When you file bankruptcy, you are seeking to discharge (or wipe out) your debts. Most debts can be wiped out in bankruptcy. However, there are certain debts which survive bankruptcy. The list is fairly long, but it is easiest to describe these debts as priority debts, or more simply put, “government stuff.”
You will not get a discharge of most tax debts (unless they’re more than 3 years old, for personal income tax, etc.), you cannot discharge student loans, you cannot discharge criminal restitution, and you cannot discharge domestic support obligations (“DSO”) such as child support and alimony. Government stuff survives bankuptcy.
What gets a little more confusing is whether you can discharge debts arising out of a divorce or separation agreement.
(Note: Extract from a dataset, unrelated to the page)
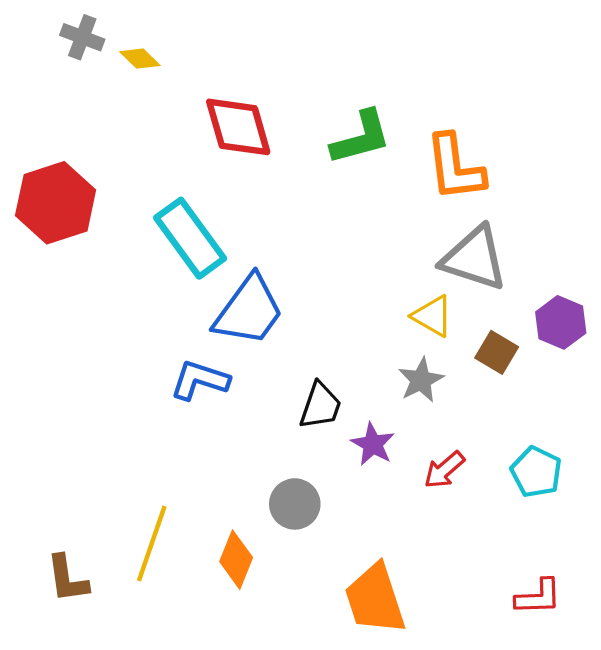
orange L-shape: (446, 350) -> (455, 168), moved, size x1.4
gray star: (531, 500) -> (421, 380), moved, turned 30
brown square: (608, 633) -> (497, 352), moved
For example, you get divorced and agree to pay the $10,000 AmEx bill. You can go bankrupt and wipe out your liability to AmEx. However, when they eventually sue your ex-wife, she has a claim against you for the amount of money she pays AmEx to go away, because bankruptcy does not discharge your liability to her for that debt which arose out of the divorce or separation agreement. In practical terms, though, if you are filing for bankruptcy, the odds are that your ex is close to filing too, and this may be a moot point.
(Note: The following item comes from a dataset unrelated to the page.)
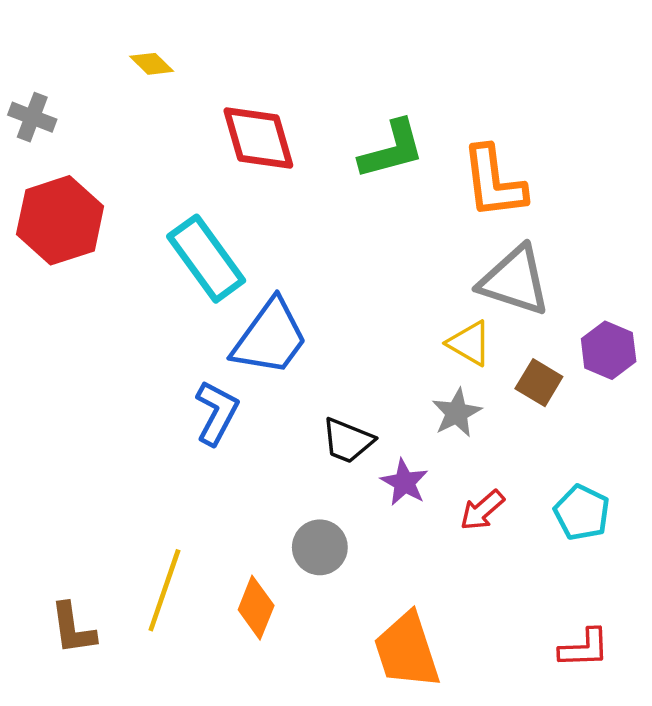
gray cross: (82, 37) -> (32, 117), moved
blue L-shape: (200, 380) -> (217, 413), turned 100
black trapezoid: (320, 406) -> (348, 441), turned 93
This is not legal advice. If you need help go to www.robertspaynelaw.com.
If you would like a more technical answer, then according to uscourts.gov,
Not all debts are discharged. The debts discharged vary under each chapter of the Bankruptcy Code. Section 523(a) of the Code specifically excepts various categories of debts from the discharge granted to individual debtors. Therefore, the debtor must still repay those debts after bankruptcy. Congress has determined that these types of debts are not dischargeable for public policy reasons (based either on the nature of the debt or the fact that the debts were incurred due to improper behavior of the debtor, such as the debtor’s drunken driving).
There are 19 categories of debt excepted from discharge under chapters 7, 11, and 12. A more limited list of exceptions applies to cases under chapter 13.
Generally speaking, the exceptions to discharge apply automatically if the language prescribed by section 523(a) applies. The most common types of nondischargeable debts are certain types of tax claims, debts not set forth by the debtor on the lists and schedules the debtor must file with the court, debts for spousal or child support or alimony, debts for willful and malicious injuries to person or property, debts to governmental units for fines and penalties, debts for most government funded or guaranteed educational loans or benefit overpayments, debts for personal injury caused by the debtor’s operation of a motor vehicle while intoxicated, debts owed to certain tax-advantaged retirement plans, and debts for certain condominium or cooperative housing fees.